(Stored data)
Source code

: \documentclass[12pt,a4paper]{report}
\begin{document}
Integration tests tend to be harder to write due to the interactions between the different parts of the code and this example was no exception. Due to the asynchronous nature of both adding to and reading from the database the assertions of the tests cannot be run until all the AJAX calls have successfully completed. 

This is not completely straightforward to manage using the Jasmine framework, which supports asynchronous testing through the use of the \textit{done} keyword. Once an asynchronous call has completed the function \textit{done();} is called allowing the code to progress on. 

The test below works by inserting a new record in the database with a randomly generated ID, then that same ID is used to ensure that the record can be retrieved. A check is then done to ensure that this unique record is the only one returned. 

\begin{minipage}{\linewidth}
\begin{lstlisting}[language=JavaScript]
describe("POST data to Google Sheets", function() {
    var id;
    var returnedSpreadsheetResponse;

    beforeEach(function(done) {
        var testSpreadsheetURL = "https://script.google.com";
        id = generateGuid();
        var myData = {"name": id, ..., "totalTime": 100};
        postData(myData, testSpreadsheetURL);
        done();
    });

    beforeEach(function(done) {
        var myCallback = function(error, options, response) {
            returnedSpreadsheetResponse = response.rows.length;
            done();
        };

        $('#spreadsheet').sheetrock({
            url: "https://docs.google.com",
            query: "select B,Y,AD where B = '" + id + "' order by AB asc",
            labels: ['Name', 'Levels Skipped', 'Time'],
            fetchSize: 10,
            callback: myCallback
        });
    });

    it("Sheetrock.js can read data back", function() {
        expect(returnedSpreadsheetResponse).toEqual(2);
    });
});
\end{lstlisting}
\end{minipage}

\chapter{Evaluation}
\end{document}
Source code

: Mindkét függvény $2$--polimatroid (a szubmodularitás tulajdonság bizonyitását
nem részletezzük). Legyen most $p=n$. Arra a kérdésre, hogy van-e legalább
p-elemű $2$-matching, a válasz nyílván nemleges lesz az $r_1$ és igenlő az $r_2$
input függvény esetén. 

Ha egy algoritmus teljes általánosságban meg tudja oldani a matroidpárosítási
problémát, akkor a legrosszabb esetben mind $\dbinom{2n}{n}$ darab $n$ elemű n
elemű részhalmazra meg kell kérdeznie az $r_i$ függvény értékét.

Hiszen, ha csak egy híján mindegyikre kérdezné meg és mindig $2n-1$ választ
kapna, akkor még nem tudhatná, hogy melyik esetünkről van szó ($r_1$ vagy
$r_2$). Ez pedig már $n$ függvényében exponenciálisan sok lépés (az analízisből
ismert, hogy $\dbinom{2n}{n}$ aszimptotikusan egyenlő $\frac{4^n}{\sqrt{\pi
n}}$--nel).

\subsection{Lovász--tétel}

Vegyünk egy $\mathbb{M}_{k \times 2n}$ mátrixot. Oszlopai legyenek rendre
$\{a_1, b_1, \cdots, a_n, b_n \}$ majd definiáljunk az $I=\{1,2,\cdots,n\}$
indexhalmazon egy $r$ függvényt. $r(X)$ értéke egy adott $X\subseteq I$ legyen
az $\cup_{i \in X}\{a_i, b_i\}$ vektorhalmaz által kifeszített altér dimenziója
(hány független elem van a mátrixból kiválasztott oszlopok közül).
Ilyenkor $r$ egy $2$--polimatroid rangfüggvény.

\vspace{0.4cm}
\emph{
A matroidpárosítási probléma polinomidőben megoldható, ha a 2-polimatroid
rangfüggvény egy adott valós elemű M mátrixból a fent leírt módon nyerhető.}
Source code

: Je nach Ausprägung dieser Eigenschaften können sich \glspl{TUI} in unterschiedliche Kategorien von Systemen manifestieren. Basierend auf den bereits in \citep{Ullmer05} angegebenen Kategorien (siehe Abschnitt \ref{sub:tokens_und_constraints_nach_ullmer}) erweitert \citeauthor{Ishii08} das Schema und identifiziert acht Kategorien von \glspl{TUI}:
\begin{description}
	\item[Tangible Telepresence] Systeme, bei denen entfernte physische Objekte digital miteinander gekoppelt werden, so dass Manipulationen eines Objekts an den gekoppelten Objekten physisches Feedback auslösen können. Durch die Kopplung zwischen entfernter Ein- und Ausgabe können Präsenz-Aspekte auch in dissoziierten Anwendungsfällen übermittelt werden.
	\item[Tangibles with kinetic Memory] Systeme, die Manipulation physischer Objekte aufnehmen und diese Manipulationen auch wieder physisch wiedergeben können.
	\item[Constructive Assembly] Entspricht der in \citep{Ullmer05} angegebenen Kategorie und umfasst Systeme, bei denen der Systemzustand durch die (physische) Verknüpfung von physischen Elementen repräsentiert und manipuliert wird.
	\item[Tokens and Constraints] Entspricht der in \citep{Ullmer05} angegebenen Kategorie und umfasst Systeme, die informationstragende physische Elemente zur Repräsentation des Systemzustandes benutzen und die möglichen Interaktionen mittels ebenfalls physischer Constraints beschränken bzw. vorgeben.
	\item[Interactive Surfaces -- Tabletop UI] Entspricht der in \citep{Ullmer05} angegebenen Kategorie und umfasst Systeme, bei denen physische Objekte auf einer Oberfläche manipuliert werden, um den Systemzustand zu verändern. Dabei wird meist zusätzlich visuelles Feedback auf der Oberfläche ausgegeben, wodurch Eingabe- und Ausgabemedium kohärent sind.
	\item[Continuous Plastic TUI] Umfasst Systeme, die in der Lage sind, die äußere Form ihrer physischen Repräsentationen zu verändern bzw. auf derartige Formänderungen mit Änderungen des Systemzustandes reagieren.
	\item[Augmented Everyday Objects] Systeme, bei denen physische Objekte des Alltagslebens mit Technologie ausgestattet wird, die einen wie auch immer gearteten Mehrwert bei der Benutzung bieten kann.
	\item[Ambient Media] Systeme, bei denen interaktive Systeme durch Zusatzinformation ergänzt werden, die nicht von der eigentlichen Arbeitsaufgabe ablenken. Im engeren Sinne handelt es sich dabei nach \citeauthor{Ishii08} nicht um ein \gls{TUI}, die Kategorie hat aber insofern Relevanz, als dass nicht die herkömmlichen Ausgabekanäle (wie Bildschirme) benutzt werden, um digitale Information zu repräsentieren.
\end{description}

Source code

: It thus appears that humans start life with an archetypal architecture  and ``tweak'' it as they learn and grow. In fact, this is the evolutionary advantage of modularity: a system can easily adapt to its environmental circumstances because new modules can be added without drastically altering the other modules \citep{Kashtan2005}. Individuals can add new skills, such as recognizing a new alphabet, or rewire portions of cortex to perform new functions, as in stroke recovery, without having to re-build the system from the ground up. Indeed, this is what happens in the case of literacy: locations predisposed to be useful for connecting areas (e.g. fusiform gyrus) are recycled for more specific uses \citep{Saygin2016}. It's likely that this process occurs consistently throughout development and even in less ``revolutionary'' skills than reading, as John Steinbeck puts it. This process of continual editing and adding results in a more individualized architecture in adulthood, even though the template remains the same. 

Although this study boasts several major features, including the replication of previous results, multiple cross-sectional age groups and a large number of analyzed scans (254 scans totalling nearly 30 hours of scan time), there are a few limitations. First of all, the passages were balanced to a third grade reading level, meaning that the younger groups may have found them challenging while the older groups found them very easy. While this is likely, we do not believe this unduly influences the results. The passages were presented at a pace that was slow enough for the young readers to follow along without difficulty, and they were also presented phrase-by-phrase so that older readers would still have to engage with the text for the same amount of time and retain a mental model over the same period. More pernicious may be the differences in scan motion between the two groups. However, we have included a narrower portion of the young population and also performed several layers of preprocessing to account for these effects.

● TASK TO COMPLETE:
Write the opening line of the data above and every line after it, exactly, stopping once you have written the line with "id = generateGuid();".

● EXERCISE RESPONSE:
Source code

: \documentclass[12pt,a4paper]{report}
\begin{document}
Integration tests tend to be harder to write due to the interactions between the different parts of the code and this example was no exception. Due to the asynchronous nature of both adding to and reading from the database the assertions of the tests cannot be run until all the AJAX calls have successfully completed. 

This is not completely straightforward to manage using the Jasmine framework, which supports asynchronous testing through the use of the \textit{done} keyword. Once an asynchronous call has completed the function \textit{done();} is called allowing the code to progress on. 

The test below works by inserting a new record in the database with a randomly generated ID, then that same ID is used to ensure that the record can be retrieved. A check is then done to ensure that this unique record is the only one returned. 

\begin{minipage}{\linewidth}
\begin{lstlisting}[language=JavaScript]
describe("POST data to Google Sheets", function() {
    var id;
    var returnedSpreadsheetResponse;

    beforeEach(function(done) {
        var testSpreadsheetURL = "https://script.google.com";
        id = generateGuid();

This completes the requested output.